(List of tasks):
a) Answer each question using the post about the immutable collections release candidate:
(i) Which version number does the release candidate carry?
(ii) How was the inconsistent overriding of ToString resolved?
(iii) Which release is planned to include ImmutableArray<T> after the stable 1.0 ships?
b) Continue the post announcing the immutable collections release candidate from the point where it stops.

Immutable collections are now RC

Immutable collections are now RC

Rate This
  • Comments 33

Over the past several months, we’ve been working on a new set of collection types that offer an immutable design. Today we are happy to announce that we are one step closer to a stable version of this work: we’ve just shipped the release candidate (1.0.23 RC) of the Microsoft.Bcl.Immutable NuGet package.

Because we could: an immutable representation of our release timeline

What has changed in RC?

The changes in this update can be summarized into the following areas:

  • Removal of ImmutableArray<T>. With a heavy heart we’ve decided to remove ImmutableArray<T> for now because we aren’t happy with the current design.
  • Comparers. We’ve simplified the exposed concepts by not exposing the comparers through the interfaces.
  • Consistent construction. In the last update, we split the factory methods into methods that deal with scalars and ones that deal with other collections. We’ve improved this by renaming some APIs in order to apply the split consistently.
  • Consistency with ToString. Previously, we didn’t override ToString consistently. We’ve fixed this by not overriding ToString at all.
  • Minor improvements. We’ve added a few convenience APIs.

I’ll discuss these areas in more detail.

ImmutableArray<T> removed for now

After careful consideration we decided to remove ImmutableArray<T> from our 1.0 release plans. We aren’t happy with the design as it is today. This doesn’t mean we have given up on having an ImmutableArray<T> – it just means we need more time to do it properly, and we don’t want to block releasing a stable version of immutable collections because we aren’t happy with a single type. After we ship the stable 1.0, we’ll ship a 1.1 beta that will include ImmutableArray<T>.

(Data below):

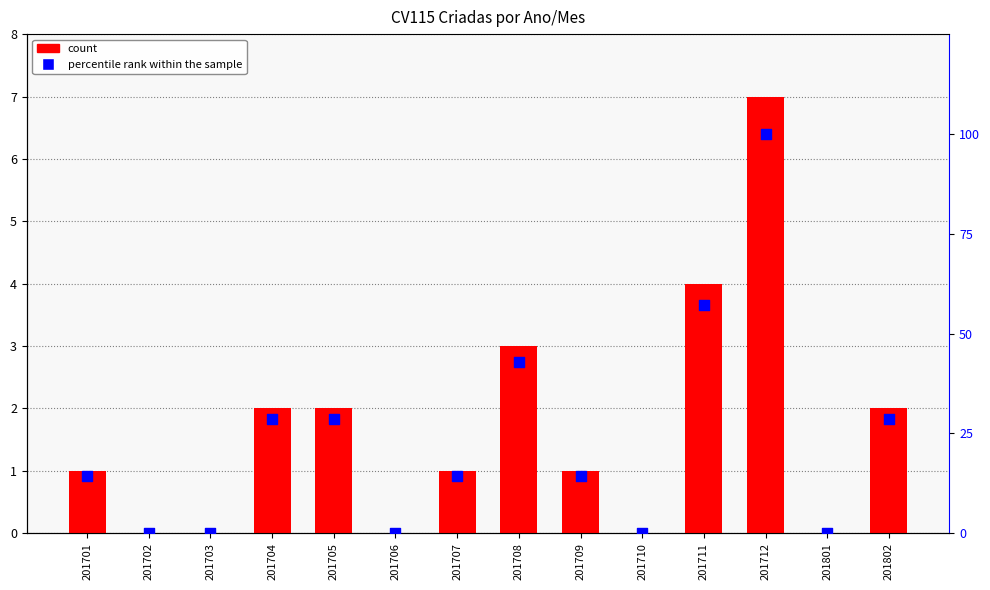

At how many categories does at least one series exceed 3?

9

(Answers below):
a)
(i) 1.0.23 RC
(ii) ToString is no longer overridden at all.
(iii) A 1.1 beta.

b)
Here’s why we weren’t happy with ImmutableArray<T>:

The primary goal for ImmutableArray<T> is to be a zero-overhead wrapper around an ordinary array. The current implementation, although it had little overhead, didn’t satisfy the performance needs of one of our most important partners, Project Roslyn, which served as an excellent benchmark for building a large-scale immutable system.

Because of performance requirements, ImmutableArray<T> needs to be a value type, i.e., a struct. In the CLR, all value types have an implied default state. This state is defined as having an underlying memory of all zeros. For ImmutableArray<T> that means that the underlying array it wraps is null. In order to provide meaningful semantics, we believe it’s best for an immutable array in its default state to behave exactly like an empty array. That’s consistent with the way the .NET Framework deals with value types in general.

Unfortunately, we discovered that this design causes a general performance issue. The JIT compiler is normally able to eliminate the bounds checks for standard for loops. For ImmutableArray<T>, the indexer and Length property are inlined so one would think the bounds check would be eliminated as well. Unfortunately, that’s not the case, because these properties don’t just forward to the underlying array but also contain an additional null check to provide the behavior I explained. This causes the JIT to no longer be able to eliminate the bounds checks. Our partner Roslyn uses ImmutableArray<T> throughout its system, so this caused an unacceptable performance loss.

Today, the only way to get the performance we need is to remove the additional null checks from the indexer and Length property. However, we believe this has significant usability issues.

For example, consider the following code:

int[] ints = new int[] { 1, 2, 3 };

ImmutableArray<int> empty = new ImmutableArray<int>();
ImmutableArray<int> immutableInts = empty.AddRange(ints);

Since all value types have an automatic default constructor that initializes the value type to its default state, empty will be an ImmutableArray<T> whose underlying array is null. Thus, the implementation of AddRange will crash with a NullReferenceException.

There are other places where this problem manifests itself. Since ImmutableArray<T> implements certain collection interfaces (such as IEnumerable and IReadOnlyList), you can pass it to methods that work against the interface. Since the interface reference will be non-null, consumers won’t expect any methods or property invocations to cause a NullReferenceException.

Not exactly a happy place. However, we do have some ideas on how to address this issue and decided to give it more baking time by removing ImmutableArray<T> for now.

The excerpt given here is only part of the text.